Connect to one of the affected source node and ping a target node.

oc --as=cluster-admin -n syn-debug-nodes debug "node/${nodename}"

> chroot /host
> ping ${TARGET_NODE_IP}

If you’re able to reproduce the packet loss between the nodes themselves, the issue is most likely with with the underlying host network or the host itself.

If you can’t reproduce it, there is probably an issue with the overlay network. If you’re using Cilium, the troubleshooting guide might be a good next step. For ovn-kubernetes, check the logs of the ovnkube-master pods or follow the debugging steps provided by ovn-kubernetes.

Cluster inaccessible

If you’re unable to connect to the cluster first check if the cloud provider reports any issues.

Next try to connect to the cluster using the admin credentials in the password manager. Direct access to the cluster API might still work, even if the console isn’t accessible.

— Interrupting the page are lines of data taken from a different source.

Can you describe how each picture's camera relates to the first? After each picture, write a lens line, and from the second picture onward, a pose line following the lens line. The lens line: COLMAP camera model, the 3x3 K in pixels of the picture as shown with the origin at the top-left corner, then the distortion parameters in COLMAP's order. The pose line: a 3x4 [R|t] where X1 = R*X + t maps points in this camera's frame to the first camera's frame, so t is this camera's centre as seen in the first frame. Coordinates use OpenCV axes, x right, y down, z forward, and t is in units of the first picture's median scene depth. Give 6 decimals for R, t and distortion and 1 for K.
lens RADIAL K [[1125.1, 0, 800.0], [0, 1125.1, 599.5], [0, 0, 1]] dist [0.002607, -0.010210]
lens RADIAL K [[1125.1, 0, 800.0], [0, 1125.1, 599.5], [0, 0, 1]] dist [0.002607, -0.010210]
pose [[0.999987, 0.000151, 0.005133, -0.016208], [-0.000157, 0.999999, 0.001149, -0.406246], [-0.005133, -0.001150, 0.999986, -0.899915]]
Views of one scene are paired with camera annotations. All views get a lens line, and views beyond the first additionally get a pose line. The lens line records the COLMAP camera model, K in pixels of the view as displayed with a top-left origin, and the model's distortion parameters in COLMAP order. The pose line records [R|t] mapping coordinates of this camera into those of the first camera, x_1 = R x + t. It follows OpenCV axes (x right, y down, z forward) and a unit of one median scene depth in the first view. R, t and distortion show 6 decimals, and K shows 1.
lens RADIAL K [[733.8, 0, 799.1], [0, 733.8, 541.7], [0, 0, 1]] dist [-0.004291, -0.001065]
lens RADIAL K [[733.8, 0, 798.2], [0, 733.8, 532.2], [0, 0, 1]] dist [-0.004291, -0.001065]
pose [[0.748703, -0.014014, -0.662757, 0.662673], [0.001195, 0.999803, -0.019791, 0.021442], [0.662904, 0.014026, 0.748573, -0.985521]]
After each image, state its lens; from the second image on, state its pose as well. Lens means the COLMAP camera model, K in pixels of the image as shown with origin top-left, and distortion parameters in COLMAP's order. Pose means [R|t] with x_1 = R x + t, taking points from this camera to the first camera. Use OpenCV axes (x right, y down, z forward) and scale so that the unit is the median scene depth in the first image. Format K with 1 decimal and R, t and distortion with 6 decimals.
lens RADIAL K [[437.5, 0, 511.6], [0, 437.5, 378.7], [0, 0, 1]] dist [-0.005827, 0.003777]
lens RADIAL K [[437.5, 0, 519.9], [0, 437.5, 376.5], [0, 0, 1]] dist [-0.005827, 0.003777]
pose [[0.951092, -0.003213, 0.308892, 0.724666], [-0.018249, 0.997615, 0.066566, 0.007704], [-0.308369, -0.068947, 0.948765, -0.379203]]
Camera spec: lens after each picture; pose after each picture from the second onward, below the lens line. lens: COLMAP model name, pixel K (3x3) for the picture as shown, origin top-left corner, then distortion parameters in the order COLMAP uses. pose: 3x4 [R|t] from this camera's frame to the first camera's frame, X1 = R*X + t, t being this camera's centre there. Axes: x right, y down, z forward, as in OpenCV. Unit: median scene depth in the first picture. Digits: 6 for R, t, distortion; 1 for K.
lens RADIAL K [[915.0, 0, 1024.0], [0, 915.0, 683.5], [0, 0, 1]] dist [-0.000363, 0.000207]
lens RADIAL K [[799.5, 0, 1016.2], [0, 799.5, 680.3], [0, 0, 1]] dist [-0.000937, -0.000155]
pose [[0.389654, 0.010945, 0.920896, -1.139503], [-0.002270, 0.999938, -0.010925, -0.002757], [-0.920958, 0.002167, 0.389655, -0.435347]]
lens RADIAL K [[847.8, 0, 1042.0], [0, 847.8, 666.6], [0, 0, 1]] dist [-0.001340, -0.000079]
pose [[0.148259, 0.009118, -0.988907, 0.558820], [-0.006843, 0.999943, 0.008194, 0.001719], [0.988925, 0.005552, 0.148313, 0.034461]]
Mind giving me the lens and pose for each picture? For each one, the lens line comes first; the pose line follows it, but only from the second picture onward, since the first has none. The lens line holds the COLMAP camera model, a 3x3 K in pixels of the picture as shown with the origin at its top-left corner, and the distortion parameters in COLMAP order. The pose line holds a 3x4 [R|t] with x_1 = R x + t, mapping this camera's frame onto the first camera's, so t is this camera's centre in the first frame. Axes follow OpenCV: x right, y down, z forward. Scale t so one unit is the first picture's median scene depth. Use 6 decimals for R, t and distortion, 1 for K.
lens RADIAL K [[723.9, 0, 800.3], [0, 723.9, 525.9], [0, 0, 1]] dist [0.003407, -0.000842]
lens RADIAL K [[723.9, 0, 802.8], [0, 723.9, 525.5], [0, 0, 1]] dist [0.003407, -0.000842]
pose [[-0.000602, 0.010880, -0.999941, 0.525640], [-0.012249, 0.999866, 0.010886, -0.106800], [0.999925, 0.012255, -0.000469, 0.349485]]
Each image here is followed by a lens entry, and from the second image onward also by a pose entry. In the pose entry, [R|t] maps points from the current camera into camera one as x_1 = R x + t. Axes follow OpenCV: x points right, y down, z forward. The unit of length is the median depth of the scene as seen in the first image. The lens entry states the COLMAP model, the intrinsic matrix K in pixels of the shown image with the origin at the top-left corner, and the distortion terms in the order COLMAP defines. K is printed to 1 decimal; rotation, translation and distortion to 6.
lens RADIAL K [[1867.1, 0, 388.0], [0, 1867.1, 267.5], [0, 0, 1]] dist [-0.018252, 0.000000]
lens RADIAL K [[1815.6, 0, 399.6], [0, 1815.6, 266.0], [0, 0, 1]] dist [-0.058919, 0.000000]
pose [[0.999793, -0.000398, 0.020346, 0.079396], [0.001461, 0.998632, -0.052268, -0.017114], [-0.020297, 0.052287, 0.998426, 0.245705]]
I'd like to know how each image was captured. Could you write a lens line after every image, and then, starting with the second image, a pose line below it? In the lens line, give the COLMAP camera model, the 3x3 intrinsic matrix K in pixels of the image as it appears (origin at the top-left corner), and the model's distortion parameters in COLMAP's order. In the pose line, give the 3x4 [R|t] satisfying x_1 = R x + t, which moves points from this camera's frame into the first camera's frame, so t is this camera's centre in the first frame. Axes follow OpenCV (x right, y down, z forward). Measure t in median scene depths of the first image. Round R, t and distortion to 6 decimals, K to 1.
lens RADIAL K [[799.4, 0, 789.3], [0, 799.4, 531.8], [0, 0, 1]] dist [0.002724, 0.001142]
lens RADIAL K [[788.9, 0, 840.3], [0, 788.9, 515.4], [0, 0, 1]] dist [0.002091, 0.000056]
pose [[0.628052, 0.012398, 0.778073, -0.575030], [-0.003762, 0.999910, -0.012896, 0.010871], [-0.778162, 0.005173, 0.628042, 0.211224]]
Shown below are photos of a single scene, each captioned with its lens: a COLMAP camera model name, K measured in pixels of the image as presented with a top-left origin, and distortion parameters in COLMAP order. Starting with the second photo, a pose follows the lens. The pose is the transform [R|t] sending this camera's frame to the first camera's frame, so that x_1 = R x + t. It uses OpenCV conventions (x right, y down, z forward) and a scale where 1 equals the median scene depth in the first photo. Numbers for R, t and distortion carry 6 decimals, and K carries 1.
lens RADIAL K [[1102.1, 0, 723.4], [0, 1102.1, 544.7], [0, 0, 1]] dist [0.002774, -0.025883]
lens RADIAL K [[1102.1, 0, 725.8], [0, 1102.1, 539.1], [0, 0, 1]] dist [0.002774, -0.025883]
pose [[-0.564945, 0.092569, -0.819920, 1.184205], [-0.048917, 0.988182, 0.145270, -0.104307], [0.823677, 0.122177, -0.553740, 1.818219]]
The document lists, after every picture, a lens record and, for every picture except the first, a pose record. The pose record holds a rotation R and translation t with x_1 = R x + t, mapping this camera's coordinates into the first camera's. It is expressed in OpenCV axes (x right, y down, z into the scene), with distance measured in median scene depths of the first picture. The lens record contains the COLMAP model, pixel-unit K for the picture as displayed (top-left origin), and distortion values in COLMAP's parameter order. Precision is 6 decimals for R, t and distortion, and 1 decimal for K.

If this doesn’t work, try to connect to the loadbalancer VMs using SSH and check if they’re able to reach the cluster nodes. In that case you should be able to connect to the cluster nodes using SSH via the loadbalancers.

# For example: https://api.syn.vshn.net
# IMPORTANT: do NOT add a trailing `/`. Commands below will fail.
export COMMODORE_API_URL=<lieutenant-api-endpoint>

# Set Project Syn cluster and tenant ID
export CLUSTER_ID=<lieutenant-cluster-id> # Looks like: c-<something>
export TENANT_ID=$(curl -sH "Authorization: Bearer $(commodore fetch-token)" ${COMMODORE_API_URL}/clusters/${CLUSTER_ID} | jq -r .tenant)

# Login to vault
export VAULT_ADDR=https://vault-prod.syn.vshn.net
vault login -method=oidc

# Fetch SSH key
vault kv get -format=json clusters/kv/${TENANT_ID}/${CLUSTER_ID}/cloudscale/ssh \
  | jq -r '.data.data.private_key' | base64 --decode > ssh_key
chmod 400 ssh_key

# Connect to a cluster node
NODE=etcd-0
LB_HOST=$(grep -E "^Host.*${CLUSTER_ID}" ~/.ssh/sshop_config | head -1 | awk '{print $2}')
ssh -J "${LB_HOST}" -i ssh_key "core@${NODE}"

We don’t have a lot of experience with this alert yet. If you had to debug this alert, please consider adding any insight, tips, or code snippets you gained to this runbook.

Tune

If this alert isn’t actionable, noisy, or was raised too late you may want to tune the SLO.

You have the option tune the SLO through the component parameters. You can modify the objective, disable the page or ticket alert, or completely disable the SLO.

The example below will set the SLO set the objective to 99.25% and disable the page alert. This means this SLO won’t alert on-call anymore.

slos:
  network:
    canary:
      objective: 99.25
      alerting:
        page_alert:
          enabled: false

Disabling the SLO or changing the objective will also impact the SLO dashboard and SLA reporting. Only disable SLOs if they’re not relevant, not if the alerts are noisy.